Bananas are a staple food across many countries as well as an important crop financially. More than 100 billion bananas are consumed in the world annually, according to estimates, and Americans eat an average of 27 pounds of bananas per person each year. But in recent years, diseases have led to substantial production losses.
Black Sigatoka can cause yield depletion of more than 50% and premature ripening, which can be catastrophic for exporting, according to a report from The American Phytopathological Society. Currently, black Sigatoka is controlled with repeated applications of fungicides and other practices, like the removal of affected leaves, at export plantations. These can be pricey and time consuming for producers, so a new treatment would be welcome.
Boron has been used by the pharmaceutical industry for eye care products, and Boragen believes there is potential in the agriculture sector. Boragen’s goal is to provide tools to help farmers combat pesticide resistance issues while also decreasing pesticides. It has partnered with several universities this year to expand its research.
Dole Fresh Fruit said it is collaborating with Boragen to develop new and effective solutions, which makes sense since it is one of the largest producers of fruit and vegetables.
"As pressure to reduce chemical load increases, and the number available crop protection products reduces, the need for alternatives to control this disease is more important than ever," Patricio Gutiérrez, research and innovation director for Dole Fresh Fruit, said in the release.
Bananas have faced serious losses in recent years and black Sigatoka isn't the only disease threatening the crop. Last year, Colombia declared a national state of emergency because diseases put its bananas, a top export for the country, on the brink of extinction.

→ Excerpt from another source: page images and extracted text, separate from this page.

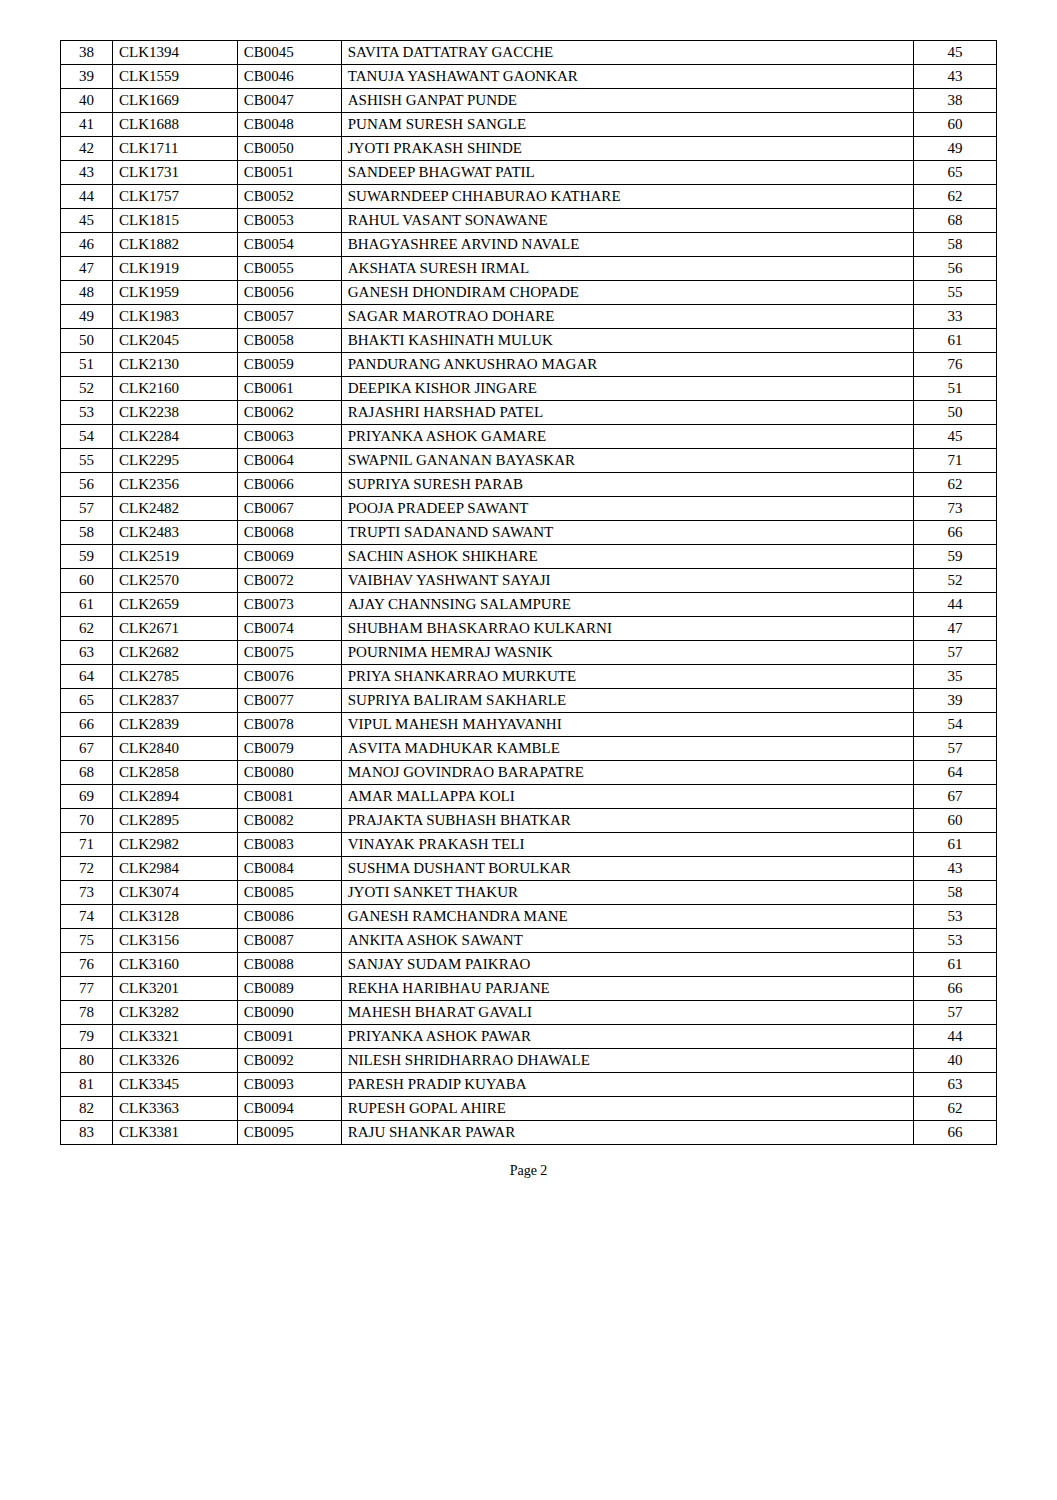| 38 | CLK1394 | CB0045 | SAVITA DATTATRAY GACCHE | 45 |
| 39 | CLK1559 | CB0046 | TANUJA YASHAWANT GAONKAR | 43 |
| 40 | CLK1669 | CB0047 | ASHISH GANPAT PUNDE | 38 |
| 41 | CLK1688 | CB0048 | PUNAM SURESH SANGLE | 60 |
| 42 | CLK1711 | CB0050 | JYOTI PRAKASH SHINDE | 49 |
| 43 | CLK1731 | CB0051 | SANDEEP BHAGWAT PATIL | 65 |
| 44 | CLK1757 | CB0052 | SUWARNDEEP CHHABURAO KATHARE | 62 |
| 45 | CLK1815 | CB0053 | RAHUL VASANT SONAWANE | 68 |
| 46 | CLK1882 | CB0054 | BHAGYASHREE ARVIND NAVALE | 58 |
| 47 | CLK1919 | CB0055 | AKSHATA SURESH IRMAL | 56 |
| 48 | CLK1959 | CB0056 | GANESH DHONDIRAM CHOPADE | 55 |
| 49 | CLK1983 | CB0057 | SAGAR MAROTRAO DOHARE | 33 |
| 50 | CLK2045 | CB0058 | BHAKTI KASHINATH MULUK | 61 |
| 51 | CLK2130 | CB0059 | PANDURANG ANKUSHRAO MAGAR | 76 |
| 52 | CLK2160 | CB0061 | DEEPIKA KISHOR JINGARE | 51 |
| 53 | CLK2238 | CB0062 | RAJASHRI HARSHAD PATEL | 50 |
| 54 | CLK2284 | CB0063 | PRIYANKA ASHOK GAMARE | 45 |
| 55 | CLK2295 | CB0064 | SWAPNIL GANANAN BAYASKAR | 71 |
| 56 | CLK2356 | CB0066 | SUPRIYA SURESH PARAB | 62 |
| 57 | CLK2482 | CB0067 | POOJA PRADEEP SAWANT | 73 |
| 58 | CLK2483 | CB0068 | TRUPTI SADANAND SAWANT | 66 |
| 59 | CLK2519 | CB0069 | SACHIN ASHOK SHIKHARE | 59 |
| 60 | CLK2570 | CB0072 | VAIBHAV YASHWANT SAYAJI | 52 |
| 61 | CLK2659 | CB0073 | AJAY CHANNSING SALAMPURE | 44 |
| 62 | CLK2671 | CB0074 | SHUBHAM BHASKARRAO KULKARNI | 47 |
| 63 | CLK2682 | CB0075 | POURNIMA HEMRAJ WASNIK | 57 |
| 64 | CLK2785 | CB0076 | PRIYA SHANKARRAO MURKUTE | 35 |
| 65 | CLK2837 | CB0077 | SUPRIYA BALIRAM SAKHARLE | 39 |
| 66 | CLK2839 | CB0078 | VIPUL MAHESH MAHYAVANHI | 54 |
| 67 | CLK2840 | CB0079 | ASVITA MADHUKAR KAMBLE | 57 |
| 68 | CLK2858 | CB0080 | MANOJ GOVINDRAO BARAPATRE | 64 |
| 69 | CLK2894 | CB0081 | AMAR MALLAPPA KOLI | 67 |
| 70 | CLK2895 | CB0082 | PRAJAKTA SUBHASH BHATKAR | 60 |
| 71 | CLK2982 | CB0083 | VINAYAK PRAKASH TELI | 61 |
| 72 | CLK2984 | CB0084 | SUSHMA DUSHANT BORULKAR | 43 |
| 73 | CLK3074 | CB0085 | JYOTI SANKET THAKUR | 58 |
| 74 | CLK3128 | CB0086 | GANESH RAMCHANDRA MANE | 53 |
| 75 | CLK3156 | CB0087 | ANKITA ASHOK SAWANT | 53 |
| 76 | CLK3160 | CB0088 | SANJAY SUDAM PAIKRAO | 61 |
| 77 | CLK3201 | CB0089 | REKHA HARIBHAU PARJANE | 66 |
| 78 | CLK3282 | CB0090 | MAHESH BHARAT GAVALI | 57 |
| 79 | CLK3321 | CB0091 | PRIYANKA ASHOK PAWAR | 44 |
| 80 | CLK3326 | CB0092 | NILESH SHRIDHARRAO DHAWALE | 40 |
| 81 | CLK3345 | CB0093 | PARESH PRADIP KUYABA | 63 |
| 82 | CLK3363 | CB0094 | RUPESH GOPAL AHIRE | 62 |
| 83 | CLK3381 | CB0095 | RAJU SHANKAR PAWAR | 66 |
Page 2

In the past, a wide variety of bananas were cultivated, but now about 99% of exported bananas are the Cavendish variety. The previous dominant exported banana, the Gros Michel, was wiped out in the 1950s because of the fungal banana wilt disease, Time reported. Farmers planted Cavendish bananas to make up for the lost crops, but scientists have warned Tropical Race 4 (TR4), another strain of banana wilt disease, could destroy crops again. TR4 is still very dangerous to bananas, and scientists have been working on research to find a solution. Both fungal diseases, black Sigatoka and TR4 are threatening future supply.

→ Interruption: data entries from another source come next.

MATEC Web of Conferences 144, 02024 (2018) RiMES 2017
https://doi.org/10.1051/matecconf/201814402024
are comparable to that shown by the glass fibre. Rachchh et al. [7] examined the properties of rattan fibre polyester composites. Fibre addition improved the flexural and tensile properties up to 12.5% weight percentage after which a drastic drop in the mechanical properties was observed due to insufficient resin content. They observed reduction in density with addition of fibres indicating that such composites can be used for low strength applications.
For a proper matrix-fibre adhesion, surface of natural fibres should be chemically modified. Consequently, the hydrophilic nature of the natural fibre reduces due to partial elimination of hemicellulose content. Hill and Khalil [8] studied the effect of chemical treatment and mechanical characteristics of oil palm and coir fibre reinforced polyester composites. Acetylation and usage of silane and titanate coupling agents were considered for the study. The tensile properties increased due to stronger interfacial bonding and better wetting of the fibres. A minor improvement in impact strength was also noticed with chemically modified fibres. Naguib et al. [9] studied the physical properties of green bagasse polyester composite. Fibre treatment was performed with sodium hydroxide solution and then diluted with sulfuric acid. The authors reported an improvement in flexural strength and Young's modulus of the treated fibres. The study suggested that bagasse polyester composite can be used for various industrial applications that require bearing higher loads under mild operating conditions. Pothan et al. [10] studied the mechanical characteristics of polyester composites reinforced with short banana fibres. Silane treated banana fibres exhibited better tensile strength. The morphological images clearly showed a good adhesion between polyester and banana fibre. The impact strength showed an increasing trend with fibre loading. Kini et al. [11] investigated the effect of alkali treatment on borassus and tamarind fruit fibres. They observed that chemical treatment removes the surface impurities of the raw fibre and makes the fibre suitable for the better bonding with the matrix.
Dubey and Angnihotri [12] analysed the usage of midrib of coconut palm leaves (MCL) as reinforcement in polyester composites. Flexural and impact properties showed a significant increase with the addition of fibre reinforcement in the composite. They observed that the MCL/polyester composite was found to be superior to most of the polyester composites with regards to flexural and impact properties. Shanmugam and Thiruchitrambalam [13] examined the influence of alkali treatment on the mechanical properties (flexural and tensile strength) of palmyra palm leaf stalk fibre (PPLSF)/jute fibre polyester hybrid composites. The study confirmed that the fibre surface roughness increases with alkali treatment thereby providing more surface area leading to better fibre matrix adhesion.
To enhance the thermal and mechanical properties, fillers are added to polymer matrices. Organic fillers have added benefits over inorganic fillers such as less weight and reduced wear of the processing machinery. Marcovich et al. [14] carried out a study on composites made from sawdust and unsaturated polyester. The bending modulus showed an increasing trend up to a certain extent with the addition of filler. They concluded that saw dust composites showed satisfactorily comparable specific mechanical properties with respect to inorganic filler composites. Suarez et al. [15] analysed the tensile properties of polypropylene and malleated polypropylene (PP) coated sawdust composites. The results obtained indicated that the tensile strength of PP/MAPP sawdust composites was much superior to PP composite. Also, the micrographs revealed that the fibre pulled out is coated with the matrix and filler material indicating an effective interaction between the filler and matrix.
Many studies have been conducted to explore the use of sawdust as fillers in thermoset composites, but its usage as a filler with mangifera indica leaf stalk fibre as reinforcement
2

Now is an especially vital time to protect the crop from diseases because the pandemic is causing additional trouble for producers. Banana exports from the Philippines could drop as much as 40% this year — from 4 million tons to 2.5 million tons — because coronavirus lockdowns and social distancing measures have slashed cultivation and transport.
Since bananas are a $25 billion global industry, protecting the crop and its financial future will be a priority going forward. Companies like Dole that partner to find solutions could be ahead of the competition if they are successful.